Text to read.
◇ ◇ ◇
Yeah man it's really fun to set up my room. I love it here, I'm the only person sleeping on the third floor and it's so quite. I can also be mildly loud at night now.


----------



## yungfury (Jul 10, 2016)

mzfantic said:


> Yeah man it's really fun to set up my room. I love it here, I'm the only person sleeping on the third floor and it's so quite. I can also be mildly loud at night now.


That cool I live in the basement so I can be really loud


----------



## JediMasterFox (Jul 10, 2016)

yungfury said:


> That cool I live in the basement so I can be really loud


Lucky! I wish my house had a basement so I could live in it!


----------



## yungfury (Jul 10, 2016)

JediMasterFox said:


> Lucky! I wish my house had a basement so I could live in it!


Anything can happen when you use your imagination


----------



## Simo (Jul 10, 2016)
◇ ◇ ◇
Tasks to perform.
[a] In the forum thread, where does yungfury say they live?
[b] Translate this sentence from the forum thread into Spanish: "I wish my house had a basement so I could live in it!"

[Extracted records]
◇ ◇ ◇
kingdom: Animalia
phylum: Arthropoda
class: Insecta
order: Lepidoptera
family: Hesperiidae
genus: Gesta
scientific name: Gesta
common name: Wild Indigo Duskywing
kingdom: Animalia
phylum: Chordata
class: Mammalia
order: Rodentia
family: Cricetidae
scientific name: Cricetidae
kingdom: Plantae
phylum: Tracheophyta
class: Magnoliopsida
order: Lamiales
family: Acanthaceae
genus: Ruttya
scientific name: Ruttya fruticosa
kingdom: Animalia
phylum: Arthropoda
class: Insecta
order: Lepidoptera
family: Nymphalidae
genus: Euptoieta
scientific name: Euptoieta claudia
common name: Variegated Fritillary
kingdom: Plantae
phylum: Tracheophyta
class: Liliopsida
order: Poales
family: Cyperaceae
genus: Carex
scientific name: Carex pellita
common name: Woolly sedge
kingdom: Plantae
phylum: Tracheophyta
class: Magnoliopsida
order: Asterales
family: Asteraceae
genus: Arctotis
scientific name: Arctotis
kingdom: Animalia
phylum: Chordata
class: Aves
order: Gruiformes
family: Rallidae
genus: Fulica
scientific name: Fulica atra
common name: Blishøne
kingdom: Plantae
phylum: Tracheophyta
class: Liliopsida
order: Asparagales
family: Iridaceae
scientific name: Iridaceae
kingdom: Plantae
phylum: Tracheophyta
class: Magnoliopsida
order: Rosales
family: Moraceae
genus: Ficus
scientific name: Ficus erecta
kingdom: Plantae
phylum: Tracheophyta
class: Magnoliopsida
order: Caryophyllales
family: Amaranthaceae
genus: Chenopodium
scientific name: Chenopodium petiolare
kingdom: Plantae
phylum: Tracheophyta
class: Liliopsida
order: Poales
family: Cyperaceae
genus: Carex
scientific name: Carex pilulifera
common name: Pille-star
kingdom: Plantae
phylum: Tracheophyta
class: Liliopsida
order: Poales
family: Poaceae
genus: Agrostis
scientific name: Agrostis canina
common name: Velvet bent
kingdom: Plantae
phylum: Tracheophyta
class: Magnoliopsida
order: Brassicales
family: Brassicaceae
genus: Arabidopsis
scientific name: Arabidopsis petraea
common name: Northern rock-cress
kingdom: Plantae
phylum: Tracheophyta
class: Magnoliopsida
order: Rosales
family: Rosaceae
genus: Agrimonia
◇ ◇ ◇
Task-by-task solutions.
[a] In the basement.

[b] ¡Ojalá mi casa tuviera un sótano para poder vivir en él!